**Task to carry out**:
Rewrite the lines starting at the one that contains "family: Coenagrionidae" and ending at the end of the data, swapping every "common name" for "vernacular name" and leaving all else unchanged.

======== Task material

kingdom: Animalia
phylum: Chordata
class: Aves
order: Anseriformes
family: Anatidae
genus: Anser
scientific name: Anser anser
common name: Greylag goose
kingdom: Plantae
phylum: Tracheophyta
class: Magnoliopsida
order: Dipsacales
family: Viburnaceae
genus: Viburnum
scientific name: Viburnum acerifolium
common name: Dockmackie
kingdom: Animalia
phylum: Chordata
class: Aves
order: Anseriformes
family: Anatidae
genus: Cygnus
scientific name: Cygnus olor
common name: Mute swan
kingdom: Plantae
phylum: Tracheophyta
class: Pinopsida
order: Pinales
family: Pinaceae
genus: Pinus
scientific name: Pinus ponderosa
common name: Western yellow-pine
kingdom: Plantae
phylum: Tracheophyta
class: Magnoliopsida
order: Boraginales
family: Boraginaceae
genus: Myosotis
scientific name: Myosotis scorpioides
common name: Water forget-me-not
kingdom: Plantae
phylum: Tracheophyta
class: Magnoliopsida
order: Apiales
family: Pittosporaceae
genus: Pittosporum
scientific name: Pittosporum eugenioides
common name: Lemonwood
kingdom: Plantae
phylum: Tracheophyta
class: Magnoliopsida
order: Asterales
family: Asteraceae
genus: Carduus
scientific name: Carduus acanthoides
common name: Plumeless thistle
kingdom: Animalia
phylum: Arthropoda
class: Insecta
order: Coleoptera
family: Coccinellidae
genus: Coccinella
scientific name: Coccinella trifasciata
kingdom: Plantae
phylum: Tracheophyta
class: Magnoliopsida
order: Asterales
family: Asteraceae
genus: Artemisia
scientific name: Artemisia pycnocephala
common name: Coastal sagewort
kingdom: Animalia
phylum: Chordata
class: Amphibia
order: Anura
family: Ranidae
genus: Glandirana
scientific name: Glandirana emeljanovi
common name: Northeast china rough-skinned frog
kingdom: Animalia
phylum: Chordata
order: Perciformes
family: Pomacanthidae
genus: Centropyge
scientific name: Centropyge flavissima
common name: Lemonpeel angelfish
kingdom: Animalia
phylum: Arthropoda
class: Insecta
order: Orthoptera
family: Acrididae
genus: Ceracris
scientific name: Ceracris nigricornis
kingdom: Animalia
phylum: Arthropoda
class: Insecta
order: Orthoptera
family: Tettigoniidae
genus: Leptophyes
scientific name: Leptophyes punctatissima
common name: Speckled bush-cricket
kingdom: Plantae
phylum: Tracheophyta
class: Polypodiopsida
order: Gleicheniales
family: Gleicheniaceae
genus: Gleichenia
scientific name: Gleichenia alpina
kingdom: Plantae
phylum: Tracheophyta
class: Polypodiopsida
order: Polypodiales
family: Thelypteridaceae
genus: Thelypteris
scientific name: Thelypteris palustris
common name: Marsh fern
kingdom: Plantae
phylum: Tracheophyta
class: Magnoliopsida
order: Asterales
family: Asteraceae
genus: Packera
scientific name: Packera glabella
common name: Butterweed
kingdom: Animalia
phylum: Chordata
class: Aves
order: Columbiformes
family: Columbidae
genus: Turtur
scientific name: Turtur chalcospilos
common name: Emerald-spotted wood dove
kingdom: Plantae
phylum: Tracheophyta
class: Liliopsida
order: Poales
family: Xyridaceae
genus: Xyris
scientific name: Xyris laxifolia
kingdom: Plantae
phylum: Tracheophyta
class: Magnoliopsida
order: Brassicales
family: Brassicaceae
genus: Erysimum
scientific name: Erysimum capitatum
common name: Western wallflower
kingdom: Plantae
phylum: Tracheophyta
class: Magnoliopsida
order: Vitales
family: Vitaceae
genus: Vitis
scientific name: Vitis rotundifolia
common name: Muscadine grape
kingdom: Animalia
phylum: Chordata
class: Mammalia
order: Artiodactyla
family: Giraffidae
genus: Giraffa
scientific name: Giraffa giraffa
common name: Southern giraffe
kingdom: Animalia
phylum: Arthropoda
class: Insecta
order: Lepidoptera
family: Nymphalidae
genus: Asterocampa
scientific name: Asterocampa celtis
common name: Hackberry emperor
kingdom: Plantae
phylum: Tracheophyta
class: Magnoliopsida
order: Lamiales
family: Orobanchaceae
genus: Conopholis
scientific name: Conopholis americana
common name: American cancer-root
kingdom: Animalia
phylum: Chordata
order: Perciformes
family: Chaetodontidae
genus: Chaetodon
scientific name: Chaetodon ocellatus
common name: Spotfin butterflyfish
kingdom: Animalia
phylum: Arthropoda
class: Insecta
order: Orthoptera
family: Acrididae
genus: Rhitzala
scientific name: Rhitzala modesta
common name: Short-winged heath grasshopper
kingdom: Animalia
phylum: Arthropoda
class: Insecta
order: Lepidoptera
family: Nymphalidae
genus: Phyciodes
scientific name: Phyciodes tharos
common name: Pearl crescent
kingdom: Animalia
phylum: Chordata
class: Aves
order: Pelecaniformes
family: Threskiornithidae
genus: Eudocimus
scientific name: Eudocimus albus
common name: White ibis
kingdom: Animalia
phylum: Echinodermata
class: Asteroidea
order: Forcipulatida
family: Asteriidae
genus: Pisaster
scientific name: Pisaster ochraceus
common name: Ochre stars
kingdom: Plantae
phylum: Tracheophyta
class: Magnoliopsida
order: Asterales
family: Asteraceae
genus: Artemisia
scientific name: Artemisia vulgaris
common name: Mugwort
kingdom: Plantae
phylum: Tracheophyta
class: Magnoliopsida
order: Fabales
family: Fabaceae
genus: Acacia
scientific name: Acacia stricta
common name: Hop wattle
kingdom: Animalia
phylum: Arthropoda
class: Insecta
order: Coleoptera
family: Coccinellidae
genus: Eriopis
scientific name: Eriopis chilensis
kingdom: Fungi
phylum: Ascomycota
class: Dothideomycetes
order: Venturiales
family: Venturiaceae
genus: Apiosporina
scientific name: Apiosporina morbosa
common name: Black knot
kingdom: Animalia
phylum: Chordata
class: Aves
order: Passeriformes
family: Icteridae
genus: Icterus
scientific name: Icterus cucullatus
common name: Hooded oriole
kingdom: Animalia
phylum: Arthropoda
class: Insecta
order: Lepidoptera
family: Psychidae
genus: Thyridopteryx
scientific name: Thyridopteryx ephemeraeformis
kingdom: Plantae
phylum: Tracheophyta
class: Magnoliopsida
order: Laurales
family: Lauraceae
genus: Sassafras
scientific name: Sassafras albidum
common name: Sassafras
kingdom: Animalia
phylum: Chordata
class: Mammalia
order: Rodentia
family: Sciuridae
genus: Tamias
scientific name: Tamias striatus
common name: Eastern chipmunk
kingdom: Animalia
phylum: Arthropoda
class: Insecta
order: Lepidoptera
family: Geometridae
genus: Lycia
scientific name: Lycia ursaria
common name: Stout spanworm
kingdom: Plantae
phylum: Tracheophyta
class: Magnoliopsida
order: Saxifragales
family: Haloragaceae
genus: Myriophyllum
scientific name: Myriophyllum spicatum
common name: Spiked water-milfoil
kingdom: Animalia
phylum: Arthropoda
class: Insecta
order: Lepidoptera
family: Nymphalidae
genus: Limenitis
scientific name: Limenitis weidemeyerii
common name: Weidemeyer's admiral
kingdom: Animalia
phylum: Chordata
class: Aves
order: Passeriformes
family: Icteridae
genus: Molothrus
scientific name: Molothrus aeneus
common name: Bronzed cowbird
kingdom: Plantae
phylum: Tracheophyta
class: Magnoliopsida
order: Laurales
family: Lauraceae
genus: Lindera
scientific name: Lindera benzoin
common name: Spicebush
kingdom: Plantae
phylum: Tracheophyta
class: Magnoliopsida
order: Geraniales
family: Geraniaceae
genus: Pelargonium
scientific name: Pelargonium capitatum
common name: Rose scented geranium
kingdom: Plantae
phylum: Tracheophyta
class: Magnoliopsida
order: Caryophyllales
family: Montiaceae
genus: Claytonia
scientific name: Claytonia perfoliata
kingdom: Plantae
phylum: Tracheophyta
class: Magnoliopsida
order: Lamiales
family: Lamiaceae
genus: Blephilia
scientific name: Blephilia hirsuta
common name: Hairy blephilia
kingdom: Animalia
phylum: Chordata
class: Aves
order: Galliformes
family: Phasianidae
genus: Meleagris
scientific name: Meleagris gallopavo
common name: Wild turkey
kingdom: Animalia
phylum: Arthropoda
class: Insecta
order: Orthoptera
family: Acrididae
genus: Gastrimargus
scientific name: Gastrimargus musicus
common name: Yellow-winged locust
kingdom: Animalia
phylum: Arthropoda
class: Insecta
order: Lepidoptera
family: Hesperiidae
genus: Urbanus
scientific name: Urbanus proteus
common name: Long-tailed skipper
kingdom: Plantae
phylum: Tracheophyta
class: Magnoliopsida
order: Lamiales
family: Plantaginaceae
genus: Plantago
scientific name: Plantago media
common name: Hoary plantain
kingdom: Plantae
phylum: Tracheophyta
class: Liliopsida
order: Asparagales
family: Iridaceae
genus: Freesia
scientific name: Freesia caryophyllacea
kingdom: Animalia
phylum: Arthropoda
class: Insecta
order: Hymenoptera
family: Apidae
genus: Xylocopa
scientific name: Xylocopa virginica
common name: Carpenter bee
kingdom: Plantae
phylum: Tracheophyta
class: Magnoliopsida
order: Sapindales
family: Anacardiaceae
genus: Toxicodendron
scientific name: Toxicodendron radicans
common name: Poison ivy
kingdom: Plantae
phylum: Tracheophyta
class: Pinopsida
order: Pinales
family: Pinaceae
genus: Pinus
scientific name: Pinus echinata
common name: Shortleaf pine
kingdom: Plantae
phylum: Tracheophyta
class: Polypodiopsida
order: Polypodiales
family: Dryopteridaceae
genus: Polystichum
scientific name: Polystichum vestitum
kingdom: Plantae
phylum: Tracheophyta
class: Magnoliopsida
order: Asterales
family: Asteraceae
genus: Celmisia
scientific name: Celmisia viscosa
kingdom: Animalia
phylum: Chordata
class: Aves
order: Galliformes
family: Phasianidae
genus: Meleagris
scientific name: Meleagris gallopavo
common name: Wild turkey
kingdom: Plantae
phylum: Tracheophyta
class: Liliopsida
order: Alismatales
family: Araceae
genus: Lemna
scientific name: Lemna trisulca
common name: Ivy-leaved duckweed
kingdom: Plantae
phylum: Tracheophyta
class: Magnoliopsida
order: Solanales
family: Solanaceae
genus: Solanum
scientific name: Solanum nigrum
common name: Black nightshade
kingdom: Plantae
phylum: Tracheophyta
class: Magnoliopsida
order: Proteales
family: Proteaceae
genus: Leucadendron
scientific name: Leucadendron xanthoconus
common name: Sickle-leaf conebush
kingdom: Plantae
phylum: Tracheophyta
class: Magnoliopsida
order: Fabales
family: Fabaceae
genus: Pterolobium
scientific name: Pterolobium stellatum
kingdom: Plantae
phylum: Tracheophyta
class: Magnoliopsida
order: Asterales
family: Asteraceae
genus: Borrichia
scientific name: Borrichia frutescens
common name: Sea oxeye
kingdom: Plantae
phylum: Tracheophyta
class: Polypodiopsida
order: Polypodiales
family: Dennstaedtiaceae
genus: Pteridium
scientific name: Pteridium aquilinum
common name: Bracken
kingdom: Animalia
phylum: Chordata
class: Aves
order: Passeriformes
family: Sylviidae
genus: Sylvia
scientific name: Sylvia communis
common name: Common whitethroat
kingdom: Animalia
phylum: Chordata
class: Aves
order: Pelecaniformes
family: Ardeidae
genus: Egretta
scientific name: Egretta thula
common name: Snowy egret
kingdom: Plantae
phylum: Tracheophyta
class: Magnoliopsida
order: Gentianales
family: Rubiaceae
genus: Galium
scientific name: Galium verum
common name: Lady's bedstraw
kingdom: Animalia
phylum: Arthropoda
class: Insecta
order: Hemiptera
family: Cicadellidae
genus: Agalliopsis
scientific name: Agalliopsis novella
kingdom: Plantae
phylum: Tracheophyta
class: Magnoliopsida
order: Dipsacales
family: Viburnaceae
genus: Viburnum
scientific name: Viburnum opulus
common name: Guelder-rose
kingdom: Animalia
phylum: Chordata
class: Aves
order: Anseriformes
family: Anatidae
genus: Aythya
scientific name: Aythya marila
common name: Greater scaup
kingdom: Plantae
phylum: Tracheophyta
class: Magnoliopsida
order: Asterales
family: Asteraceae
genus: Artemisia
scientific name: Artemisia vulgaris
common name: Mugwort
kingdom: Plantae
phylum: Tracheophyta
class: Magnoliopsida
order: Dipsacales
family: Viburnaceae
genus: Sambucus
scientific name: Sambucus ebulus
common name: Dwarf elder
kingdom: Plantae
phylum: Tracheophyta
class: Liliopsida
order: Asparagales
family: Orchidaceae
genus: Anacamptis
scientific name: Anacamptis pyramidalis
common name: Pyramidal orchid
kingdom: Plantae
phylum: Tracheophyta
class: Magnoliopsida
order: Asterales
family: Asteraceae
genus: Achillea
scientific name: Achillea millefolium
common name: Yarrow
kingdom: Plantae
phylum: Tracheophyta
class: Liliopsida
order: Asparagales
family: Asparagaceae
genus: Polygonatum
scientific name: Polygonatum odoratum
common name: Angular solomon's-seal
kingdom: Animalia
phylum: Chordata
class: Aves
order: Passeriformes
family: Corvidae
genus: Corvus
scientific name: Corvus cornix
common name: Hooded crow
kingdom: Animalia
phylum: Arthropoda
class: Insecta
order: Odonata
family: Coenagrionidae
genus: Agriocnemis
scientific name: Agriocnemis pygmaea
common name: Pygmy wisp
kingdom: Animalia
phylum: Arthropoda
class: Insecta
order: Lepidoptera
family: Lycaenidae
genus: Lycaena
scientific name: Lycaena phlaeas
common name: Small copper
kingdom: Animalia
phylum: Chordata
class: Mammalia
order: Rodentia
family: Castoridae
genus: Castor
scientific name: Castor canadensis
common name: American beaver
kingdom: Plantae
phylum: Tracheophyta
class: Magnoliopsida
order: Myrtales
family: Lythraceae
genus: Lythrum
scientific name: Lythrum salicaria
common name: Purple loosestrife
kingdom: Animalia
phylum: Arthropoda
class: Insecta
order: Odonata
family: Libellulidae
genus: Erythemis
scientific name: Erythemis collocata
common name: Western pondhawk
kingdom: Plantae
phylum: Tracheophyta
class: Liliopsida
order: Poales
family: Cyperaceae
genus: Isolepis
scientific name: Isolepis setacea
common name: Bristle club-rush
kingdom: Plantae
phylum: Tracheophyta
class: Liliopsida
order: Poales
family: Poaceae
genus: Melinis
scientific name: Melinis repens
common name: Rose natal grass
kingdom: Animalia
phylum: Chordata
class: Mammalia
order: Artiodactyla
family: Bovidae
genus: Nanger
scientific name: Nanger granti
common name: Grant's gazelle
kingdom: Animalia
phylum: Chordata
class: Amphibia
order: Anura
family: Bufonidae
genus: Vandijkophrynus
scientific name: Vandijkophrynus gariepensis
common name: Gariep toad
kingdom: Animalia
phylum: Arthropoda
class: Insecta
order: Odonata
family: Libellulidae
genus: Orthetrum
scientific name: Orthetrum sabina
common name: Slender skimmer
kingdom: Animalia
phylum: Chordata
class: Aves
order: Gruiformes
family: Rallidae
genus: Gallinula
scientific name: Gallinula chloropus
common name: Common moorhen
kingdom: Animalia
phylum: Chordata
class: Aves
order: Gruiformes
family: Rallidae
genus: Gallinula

================

**Response below**:
family: Coenagrionidae
genus: Agriocnemis
scientific name: Agriocnemis pygmaea
vernacular name: Pygmy wisp
kingdom: Animalia
phylum: Arthropoda
class: Insecta
order: Lepidoptera
family: Lycaenidae
genus: Lycaena
scientific name: Lycaena phlaeas
vernacular name: Small copper
kingdom: Animalia
phylum: Chordata
class: Mammalia
order: Rodentia
family: Castoridae
genus: Castor
scientific name: Castor canadensis
vernacular name: American beaver
kingdom: Plantae
phylum: Tracheophyta
class: Magnoliopsida
order: Myrtales
family: Lythraceae
genus: Lythrum
scientific name: Lythrum salicaria
vernacular name: Purple loosestrife
kingdom: Animalia
phylum: Arthropoda
class: Insecta
order: Odonata
family: Libellulidae
genus: Erythemis
scientific name: Erythemis collocata
vernacular name: Western pondhawk
kingdom: Plantae
phylum: Tracheophyta
class: Liliopsida
order: Poales
family: Cyperaceae
genus: Isolepis
scientific name: Isolepis setacea
vernacular name: Bristle club-rush
kingdom: Plantae
phylum: Tracheophyta
class: Liliopsida
order: Poales
family: Poaceae
genus: Melinis
scientific name: Melinis repens
vernacular name: Rose natal grass
kingdom: Animalia
phylum: Chordata
class: Mammalia
order: Artiodactyla
family: Bovidae
genus: Nanger
scientific name: Nanger granti
vernacular name: Grant's gazelle
kingdom: Animalia
phylum: Chordata
class: Amphibia
order: Anura
family: Bufonidae
genus: Vandijkophrynus
scientific name: Vandijkophrynus gariepensis
vernacular name: Gariep toad
kingdom: Animalia
phylum: Arthropoda
class: Insecta
order: Odonata
family: Libellulidae
genus: Orthetrum
scientific name: Orthetrum sabina
vernacular name: Slender skimmer
kingdom: Animalia
phylum: Chordata
class: Aves
order: Gruiformes
family: Rallidae
genus: Gallinula
scientific name: Gallinula chloropus
vernacular name: Common moorhen
kingdom: Animalia
phylum: Chordata
class: Aves
order: Gruiformes
family: Rallidae
genus: Gallinula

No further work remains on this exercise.